GRAND RAPIDS, Mich.—Attracting visitors to downtown Grand Rapids has been a necessity for businesses and restaurants, and according to a recent “Pure Michigan Campaign” study, it’s working. There was a 25% increase in tourists from 2013-2014.
With the increased traffic in downtown Grand Rapids, there comes a cost. These recommendations to the city if eventually passed would impact those driving to make their visit.
The Grand Rapids parking commission is set to review a consultant firm’s assessment of how to price some 7500 off-street spaces, and 1800 on-street meters along with ramp fees too. Fox 17’s Cassandra Arsenault took a closer look at the recommendations and what it means for downtown.
Everyone wants to find a space close to where they need to be, and for less, but unfortunately, that’s impossible for a growing city. We hear rate increases and we automatically think negative, but looking at the fine print of the recommendations, some parking lots will be lowering their prices. This is because the are re-evaluating all the parking spaces in downtown. Some parking lots in prime location cost less than the ones in a more convenient location, but metered on street parking could increase.
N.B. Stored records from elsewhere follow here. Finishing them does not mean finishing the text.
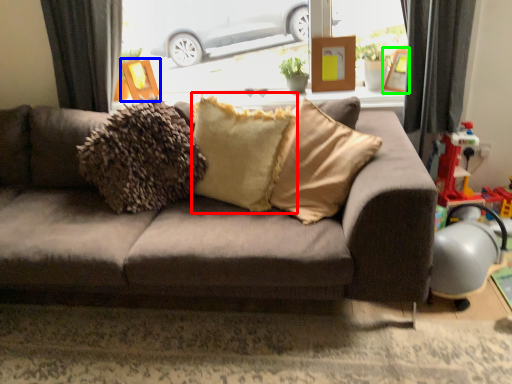
Question: Which object is positioned farthest from pillow (highlighted by a red box)? Select from picture frame (highlighted by a blue box) and picture frame (highlighted by a green box).

Choices:
 (A) picture frame
 (B) picture frame

Answer: (B)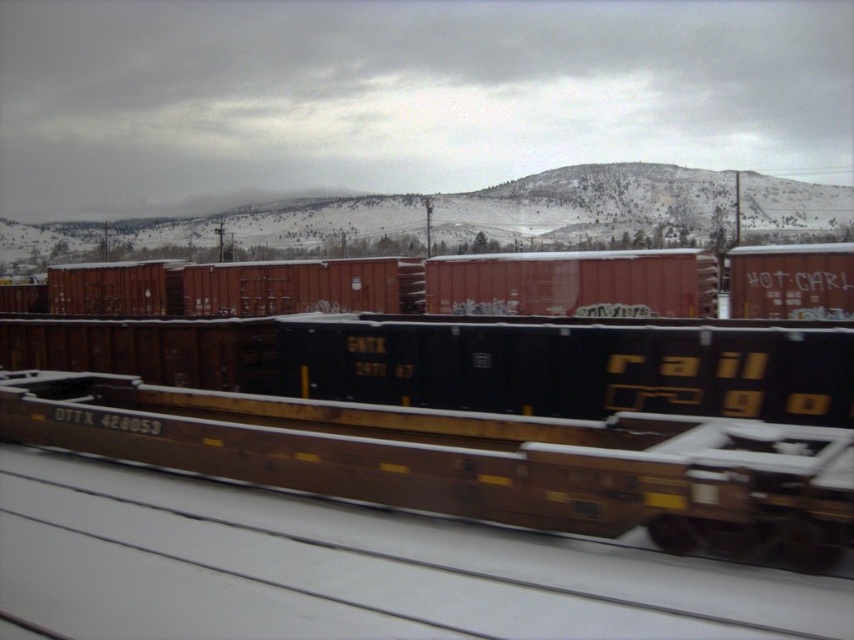
You are a photographer standing at the origin point of the image. You want to take a photo of the brown matte train car at center. What are the coordinates of the train car?

The coordinates of the brown matte train car at center are at point (x=477, y=461).

You are a train conductor who needs to load cargo onto the brown matte train car at center and the rusty metal train car at center. Since both cars are at the center, which one can you load more cargo onto based on their sizes?

The rusty metal train car at center is taller than the brown matte train car at center, so you can load more cargo onto the rusty metal train car at center.

You are a delivery person who needs to place a package on the highest object in the scene. Which object should you choose between the brown matte train car at center and the matte red container at center?

The matte red container at center is higher than the brown matte train car at center, so you should place the package on the matte red container at center.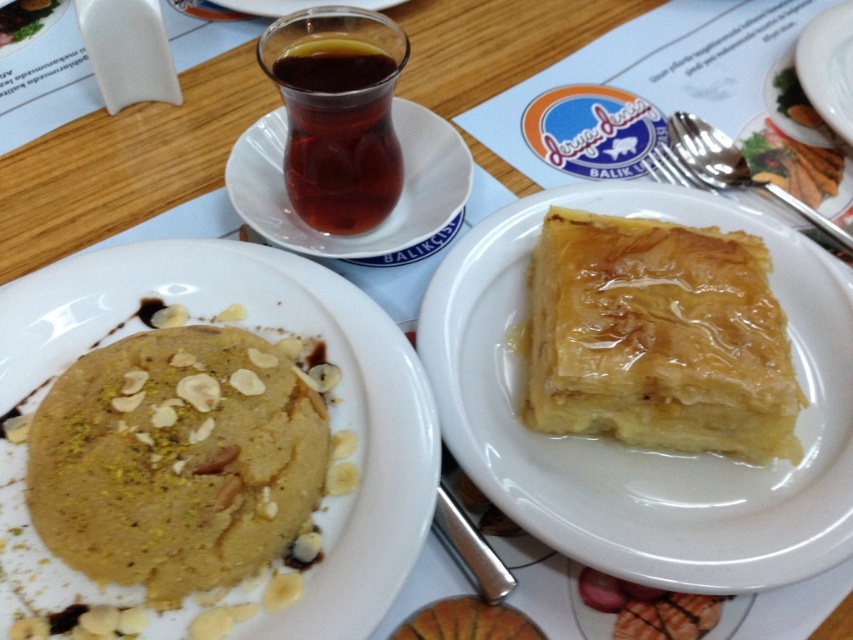
Question: Is golden flaky pastry at right thinner than transparent glass cup at upper center?

Choices:
 (A) no
 (B) yes

Answer: (B)

Question: Which point is closer to the camera taking this photo?

Choices:
 (A) (241, 179)
 (B) (695, 177)

Answer: (A)

Question: Is golden flaky pastry at right wider than white glossy plate at upper center?

Choices:
 (A) no
 (B) yes

Answer: (B)

Question: Does silver metallic fork at upper right have a lesser width compared to white glossy plate at upper center?

Choices:
 (A) no
 (B) yes

Answer: (A)

Question: Which object is closer to the camera taking this photo?

Choices:
 (A) transparent glass cup at upper center
 (B) golden flaky pastry at right

Answer: (B)

Question: Which point is farther from the camera taking this photo?

Choices:
 (A) (355, 324)
 (B) (840, 376)

Answer: (B)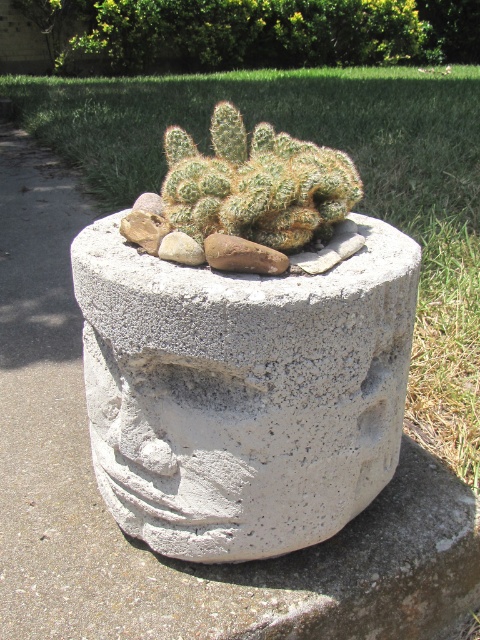
Question: Can you confirm if white concrete planter at center is positioned to the right of green spiky cactus at center?

Choices:
 (A) yes
 (B) no

Answer: (A)

Question: Can you confirm if white concrete planter at center is positioned to the right of green spiky cactus at center?

Choices:
 (A) yes
 (B) no

Answer: (A)

Question: Does white concrete planter at center have a greater width compared to green spiky cactus at center?

Choices:
 (A) no
 (B) yes

Answer: (A)

Question: Which of the following is the closest to the observer?

Choices:
 (A) (412, 378)
 (B) (343, 346)

Answer: (B)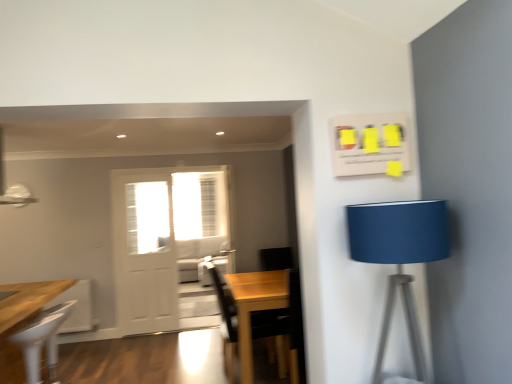
Question: Should I look upward or downward to see white sheer curtain at center?

Choices:
 (A) down
 (B) up

Answer: (A)

Question: Considering the relative positions of white glossy screen door at center and blue fabric lampshade at right in the image provided, is white glossy screen door at center to the left of blue fabric lampshade at right from the viewer's perspective?

Choices:
 (A) yes
 (B) no

Answer: (A)

Question: Is white glossy screen door at center positioned in front of blue fabric lampshade at right?

Choices:
 (A) no
 (B) yes

Answer: (A)

Question: Can you confirm if white glossy screen door at center is wider than blue fabric lampshade at right?

Choices:
 (A) yes
 (B) no

Answer: (B)

Question: Is there a large distance between white glossy screen door at center and blue fabric lampshade at right?

Choices:
 (A) yes
 (B) no

Answer: (A)

Question: Can you confirm if white glossy screen door at center is taller than blue fabric lampshade at right?

Choices:
 (A) yes
 (B) no

Answer: (A)

Question: From the image's perspective, is white glossy screen door at center located above blue fabric lampshade at right?

Choices:
 (A) no
 (B) yes

Answer: (A)

Question: Is white plastic chair at lower left in contact with white matte door at center?

Choices:
 (A) yes
 (B) no

Answer: (B)

Question: Is white plastic chair at lower left outside of white matte door at center?

Choices:
 (A) yes
 (B) no

Answer: (A)

Question: Is white plastic chair at lower left not near white matte door at center?

Choices:
 (A) yes
 (B) no

Answer: (A)

Question: Can you confirm if white plastic chair at lower left is taller than white matte door at center?

Choices:
 (A) yes
 (B) no

Answer: (B)

Question: Does white plastic chair at lower left turn towards white matte door at center?

Choices:
 (A) no
 (B) yes

Answer: (A)

Question: Can you confirm if white plastic chair at lower left is positioned to the left of white matte door at center?

Choices:
 (A) yes
 (B) no

Answer: (A)

Question: Would you say blue fabric lampshade at right is a long distance from white sheer curtain at center?

Choices:
 (A) yes
 (B) no

Answer: (A)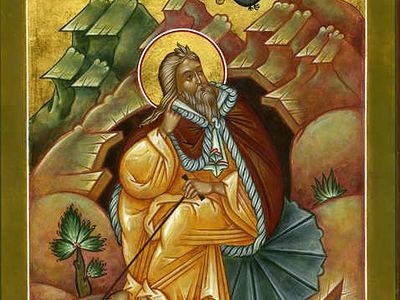
This screenshot has width=400, height=300. What are the coordinates of `red robe` in the screenshot? It's located at tap(262, 147), tap(191, 136).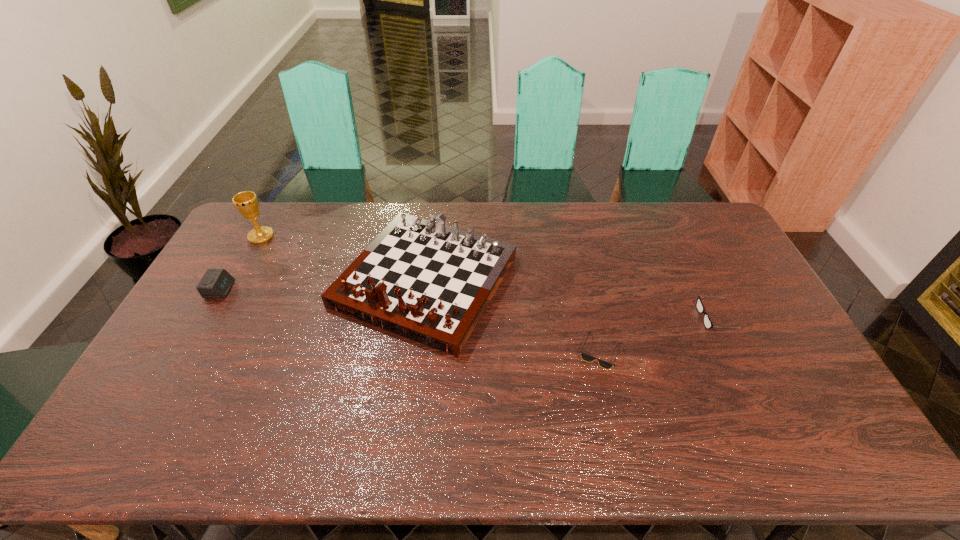
The height and width of the screenshot is (540, 960). What are the coordinates of `vacant space at the far edge of the desktop` in the screenshot? It's located at (411, 202).

The image size is (960, 540). I want to click on blank space at the near edge of the desktop, so click(228, 444).

In the image, there is a desktop. Where is `vacant area at the left edge`? The image size is (960, 540). vacant area at the left edge is located at coordinates (186, 327).

What are the coordinates of `vacant space at the far left corner of the desktop` in the screenshot? It's located at coord(279,234).

Image resolution: width=960 pixels, height=540 pixels. Find the location of `vacant space at the far right corner`. vacant space at the far right corner is located at coordinates (692, 208).

This screenshot has width=960, height=540. In order to click on empty space between the alarm clock and the third object from left to right in this screenshot , I will do `click(323, 285)`.

You are a GUI agent. You are given a task and a screenshot of the screen. Output one action in this format:
    pyautogui.click(x=<x>, y=<y>)
    Task: Click on the blank region between the spectacles and the sunglasses
    This screenshot has width=960, height=540.
    Given the screenshot: What is the action you would take?
    pyautogui.click(x=659, y=335)

I want to click on unoccupied position between the sunglasses and the third object from left to right, so click(513, 316).

Locate an element on the screen. The height and width of the screenshot is (540, 960). vacant area that lies between the rightmost object and the fourth object from left to right is located at coordinates (659, 335).

Identify the location of vacant space that is in between the alarm clock and the chalice. (241, 263).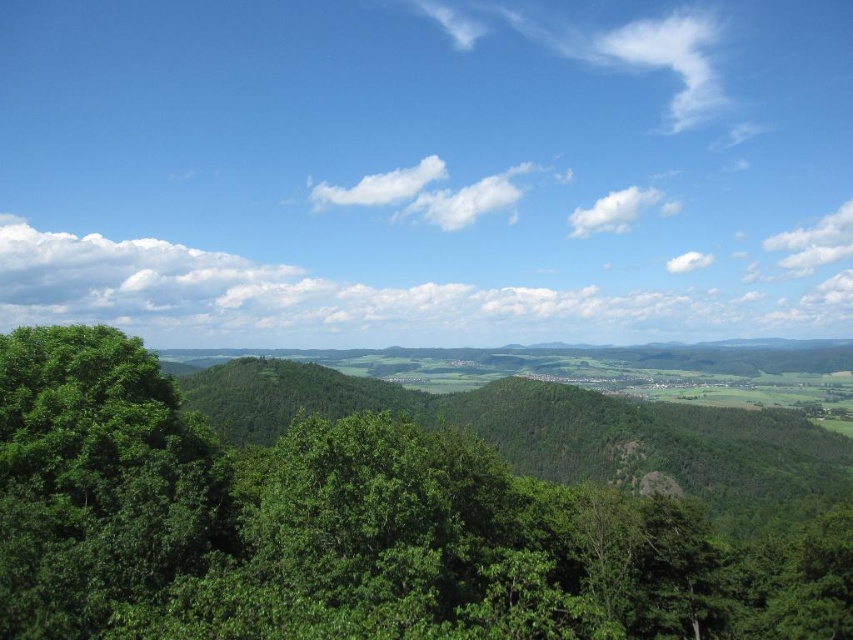
You are standing in the lush green landscape and want to walk from your current position to a point that is behind both point (440, 576) and point (126, 369). Which point should you pass through first?

You should pass through point (440, 576) first because it is in front of point (126, 369), so to reach the point behind both, you must go through point (440, 576) before reaching point (126, 369).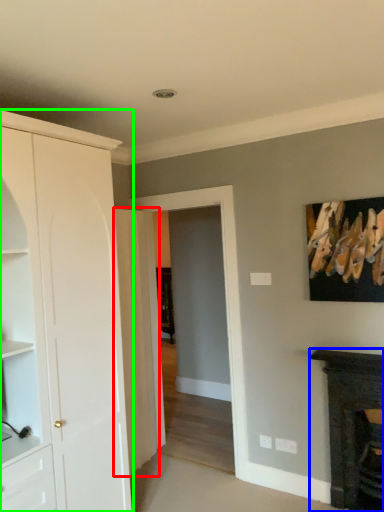
Question: Based on their relative distances, which object is nearer to door (highlighted by a red box)? Choose from fireplace (highlighted by a blue box) and cabinetry (highlighted by a green box).

Choices:
 (A) fireplace
 (B) cabinetry

Answer: (B)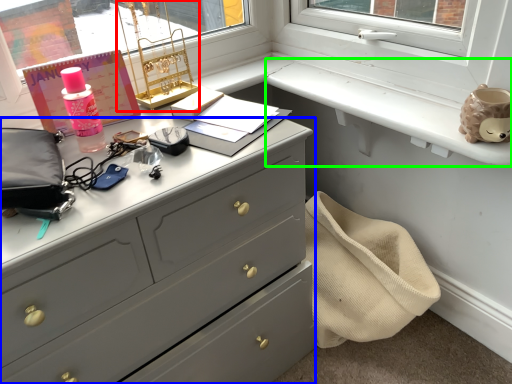
Question: Estimate the real-world distances between objects in this image. Which object is closer to table lamp (highlighted by a red box), chest of drawers (highlighted by a blue box) or window sill (highlighted by a green box)?

Choices:
 (A) chest of drawers
 (B) window sill

Answer: (B)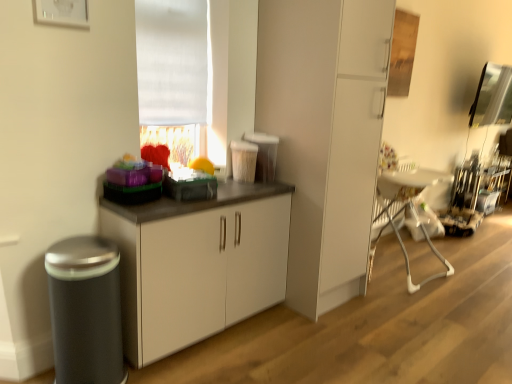
Question: Could you tell me if white plastic swivel chair at right is turned towards matte black toaster at center, arranged as the 2th appliance when viewed from the back?

Choices:
 (A) no
 (B) yes

Answer: (A)

Question: Is white plastic swivel chair at right facing away from matte black toaster at center, arranged as the 2th appliance when viewed from the back?

Choices:
 (A) no
 (B) yes

Answer: (A)

Question: Is white plastic swivel chair at right smaller than matte black toaster at center, arranged as the 2th appliance when viewed from the back?

Choices:
 (A) yes
 (B) no

Answer: (B)

Question: Can you confirm if white plastic swivel chair at right is bigger than matte black toaster at center, arranged as the 2th appliance when viewed from the back?

Choices:
 (A) yes
 (B) no

Answer: (A)

Question: Can you confirm if white plastic swivel chair at right is thinner than matte black toaster at center, which appears as the 2th appliance when viewed from the left?

Choices:
 (A) no
 (B) yes

Answer: (A)

Question: Is white plastic swivel chair at right further to the viewer compared to matte black toaster at center, which appears as the 2th appliance when viewed from the left?

Choices:
 (A) yes
 (B) no

Answer: (A)

Question: Considering the relative sizes of white matte cabinet at center, which appears as the second cabinetry when viewed from the left, and white plastic swivel chair at right in the image provided, is white matte cabinet at center, which appears as the second cabinetry when viewed from the left, smaller than white plastic swivel chair at right?

Choices:
 (A) no
 (B) yes

Answer: (A)

Question: Can you confirm if white matte cabinet at center, which appears as the second cabinetry when viewed from the left, is bigger than white plastic swivel chair at right?

Choices:
 (A) yes
 (B) no

Answer: (A)

Question: Can you confirm if white matte cabinet at center, which appears as the second cabinetry when viewed from the left, is shorter than white plastic swivel chair at right?

Choices:
 (A) yes
 (B) no

Answer: (B)

Question: From the image's perspective, is white matte cabinet at center, marked as the 1th cabinetry in a right-to-left arrangement, located beneath white plastic swivel chair at right?

Choices:
 (A) no
 (B) yes

Answer: (A)

Question: From a real-world perspective, is white matte cabinet at center, marked as the 1th cabinetry in a right-to-left arrangement, beneath white plastic swivel chair at right?

Choices:
 (A) no
 (B) yes

Answer: (A)

Question: From the image's perspective, is white matte cabinet at center, marked as the 1th cabinetry in a right-to-left arrangement, over white plastic swivel chair at right?

Choices:
 (A) yes
 (B) no

Answer: (A)

Question: Is metallic stainless steel coffee machine at right, which ranks as the third appliance in left-to-right order, a part of matte black toaster at center, which appears as the 2th appliance when viewed from the left?

Choices:
 (A) no
 (B) yes

Answer: (A)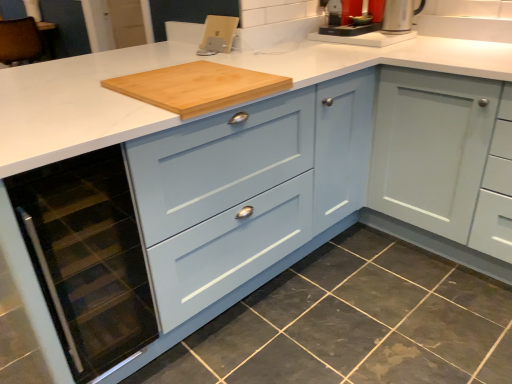
Question: In terms of width, does light blue wood cabinet at center look wider or thinner when compared to dark gray granite at lower left?

Choices:
 (A) thin
 (B) wide

Answer: (B)

Question: Which is correct: light blue wood cabinet at center is inside dark gray granite at lower left, or outside of it?

Choices:
 (A) inside
 (B) outside

Answer: (B)

Question: Which of these objects is positioned farthest from the silver metallic kettle at upper right?

Choices:
 (A) light blue wood cabinet at center
 (B) matte glass oven at lower left
 (C) silver metallic coffee machine at upper center
 (D) dark gray granite at lower left
 (E) natural wood cutting board at center

Answer: (B)

Question: Which object is the closest to the matte glass oven at lower left?

Choices:
 (A) silver metallic kettle at upper right
 (B) dark gray granite at lower left
 (C) silver metallic coffee machine at upper center
 (D) light blue wood cabinet at center
 (E) natural wood cutting board at center

Answer: (D)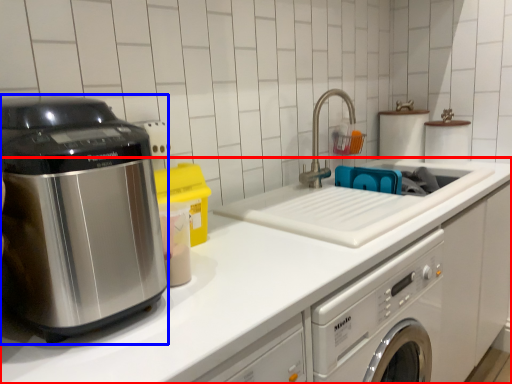
Question: Among these objects, which one is nearest to the camera, countertop (highlighted by a red box) or home appliance (highlighted by a blue box)?

Choices:
 (A) countertop
 (B) home appliance

Answer: (B)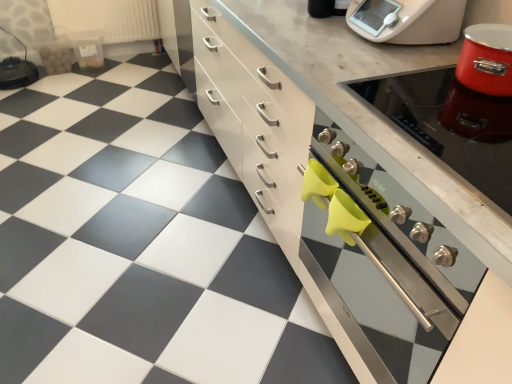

Right now people pay for metered street parking from 8 AM to 6 PM, Monday through Friday. The recommendations want to extend that time to 8 PM and Saturdays.
There’s 1800 of these metered spots in downtown Grand Rapids in the area bounded by Michigan Street, to Wealthy Street, Lafayette Avenue, and Monroe Avenue. The meter rates range from $0.25 $2.25 per hour. These rates could change as early as January.
“Well growth is the key word there. it’s about a lot more than parking rates going up. Honestly when it’s priced too low people will camp out at a meter. Studies have shown that about 30% of congestion in downtown is people circling around looking for a meter, so if there’s more open spots with a small price increase then I think that’s a good thing,” said Bill Kirk of Downtown Grand Rapids Inc.
The recommendations say there was a study in which they observed parking when the meters were charging the driver from the regular hours Monday through Friday. They noticed there was 85% capacity, and a lot of turnover with customers coming in and out of parking spaces. When they observed the hours and weekends where the meters were not charging the driver, cars stayed there for days at a time with no movement. This did not allow other people who wanted to get downtown to park, and caused congestion.
Kirk says this will force more people to take public transportation downtown, and that’s what Grand Rapids is looking towards in the long run: for more people to use public transportation.
“I think it’s really about providing options and choice. We know we are going to grow more. We know that is coming. If we do the same thing we have always done it’s going to end up as a congested downtown. If all the new people who are coming down are in a car, that’s not good. If some of them are in a bus if some of them are on a bike that’s one more parking spot for the person in the car and one less person on the road,” said Kirk.
Some of the bars that drive the most traffic to Ionia like Grand Rapids Brewing Company, McFadden’s, Stella’s and Hopcat say they aren’t opposed to change, but want their customers to always feel welcome.
“We would obviously prefer that Saturday and the night hours are not metered, because our customers are not used to it and you know any kind of change like that can be disheartening for some people who come down, and I think there is going to be a lot of surprises with that,” said Chris Knape of Barfly Ventures that represents the four popular bars.
Knape says for their customer’s sake parking being free after 6 PM and on Saturdays is beneficial for their business.
“The less disruptive the changes are the better. We want this place to be as welcoming as possible for as many people as possible, because those people are coming down and they are spending a lot of money. They are generating revenue and they are generating tax revenue for the city that continues the growth in Grand Rapids” said Knape.
The study says increasing the price of meter parking is good for business. 40 % of people are using park mobile, so they can babysit a cheap spot on street at their finger tips. The recommendations say that if they raise the price, it’ll encourage turnover and discourage long term parking.
Downtown Grand Rapids Inc says nothing is final, and there’s always room for adjustment.
“This is a part of a growing downtown and we have to look forward to the future and the respond to the demand that we see,” said Kirk.
Downtown Grand Rapids Inc, says none of this will be happening overnight. It would be January before we start to see these changes gradually being implemented. They say they will make adjustments if they see capacities and demand change.